• _Exercise brief_
A faithful transcription of all lines below is the expected answer.

• _Provided records_
════════════════
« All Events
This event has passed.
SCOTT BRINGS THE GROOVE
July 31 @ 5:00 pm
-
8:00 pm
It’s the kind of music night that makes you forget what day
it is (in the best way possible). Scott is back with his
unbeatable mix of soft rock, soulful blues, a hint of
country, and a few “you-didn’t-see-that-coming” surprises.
════════════════
• _Result_
« All Events
This event has passed.
SCOTT BRINGS THE GROOVE
July 31 @ 5:00 pm
-
8:00 pm
It’s the kind of music night that makes you forget what day
it is (in the best way possible). Scott is back with his
unbeatable mix of soft rock, soulful blues, a hint of
country, and a few “you-didn’t-see-that-coming” surprises.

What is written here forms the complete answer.